Corruption-Robust Offline Reinforcement Learning with General Function Approximation

We investigate the problem of corruption robustness in offline reinforcement learning (RL) with general function approximation, where an adversary can corrupt each sample in the offline dataset, and the corruption level $\zeta\geq0$ quantifies the cumulative corruption amount over $n$ episodes and $H$ steps. Our goal is to find a policy that is robust to such corruption and minimizes the suboptimality gap with respect to the optimal policy for the uncorrupted Markov decision processes (MDPs). Drawing inspiration from the uncertainty-weighting technique from the robust online RL setting \citep{he2022nearly,ye2022corruptionrobust}, we design a new uncertainty weight iteration procedure to efficiently compute on batched samples and propose a corruption-robust algorithm for offline RL. Notably, under the assumption of single policy coverage and the knowledge of $\zeta$, our proposed algorithm achieves a suboptimality bound that is worsened by an additive factor of $\mathcal O(\zeta \cdot (\text{CC}(\lambda,\hat{\mathcal F},\mathcal Z_n^H))^{1/2} (C(\hat{\mathcal F},\mu))^{-1/2} n^{-1})$ due to the corruption. Here $\text{CC}(\lambda,\hat{\mathcal F},\mathcal Z_n^H)$ is the coverage coefficient that depends on the regularization parameter $\lambda$, the confidence set $\hat{\mathcal F}$, and the dataset $\mathcal Z_n^H$, and $C(\hat{\mathcal F},\mu)$ is a coefficient that depends on $\hat{\mathcal F}$ and the underlying data distribution $\mu$. When specialized to linear MDPs, the corruption-dependent error term reduces to $\mathcal O(\zeta d n^{-1})$ with $d$ being the dimension of the feature map, which matches the existing lower bound for corrupted linear MDPs. This suggests that our analysis is tight in terms of the corruption-dependent term.

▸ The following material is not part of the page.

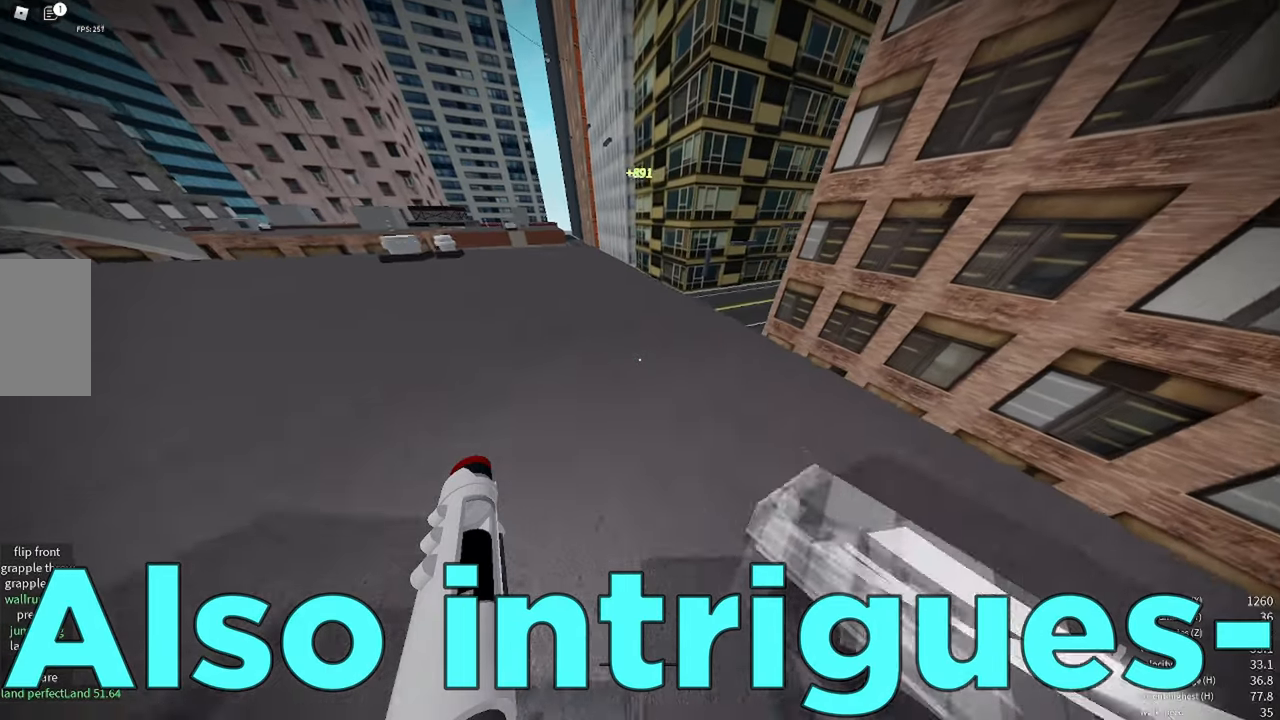
{"keys": ["shift", "w"], "mouse": [], "events": [[216, "shift", "down"]]}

翻译：我们研究了具有通用函数近似的离线强化学习中的腐败鲁棒性问题，其中攻击者可以污染离线数据集中的每个样本，腐败水平$\zeta\geq0$量化了$n$个回合和$H$步上的累积污染量。我们的目标是找到一个能抵御此类腐败的策略，并使其与未腐败马尔可夫决策过程(MDPs)的最优策略之间的次优性差距最小化。借鉴鲁棒在线强化学习中不确定性加权技术的思路\citep{he2022nearly,ye2022corruptionrobust}，我们设计了一种新的不确定性权重迭代过程，以高效处理批量样本，并提出了一种适用于离线强化学习的抗腐败算法。值得注意的是，在单策略覆盖假设和已知$\zeta$的条件下，我们提出的算法获得的次优性界因腐败而增加了一个附加项$\mathcal O(\zeta \cdot (\text{CC}(\lambda,\hat{\mathcal F},\mathcal Z_n^H))^{1/2} (C(\hat{\mathcal F},\mu))^{-1/2} n^{-1})$。其中$\text{CC}(\lambda,\hat{\mathcal F},\mathcal Z_n^H)$是依赖正则化参数$\lambda$、置信集$\hat{\mathcal F}$和数据集$\mathcal Z_n^H$的覆盖系数，$C(\hat{\mathcal F},\mu)$是依赖$\hat{\mathcal F}$和底层数据分布$\mu$的系数。当特化为线性MDPs时，腐败相关误差项简化为$\mathcal O(\zeta d n^{-1})$，其中$d$是特征映射的维度，这与现有腐败线性MDPs的下界相匹配，表明我们的分析在腐败相关项方面是紧的。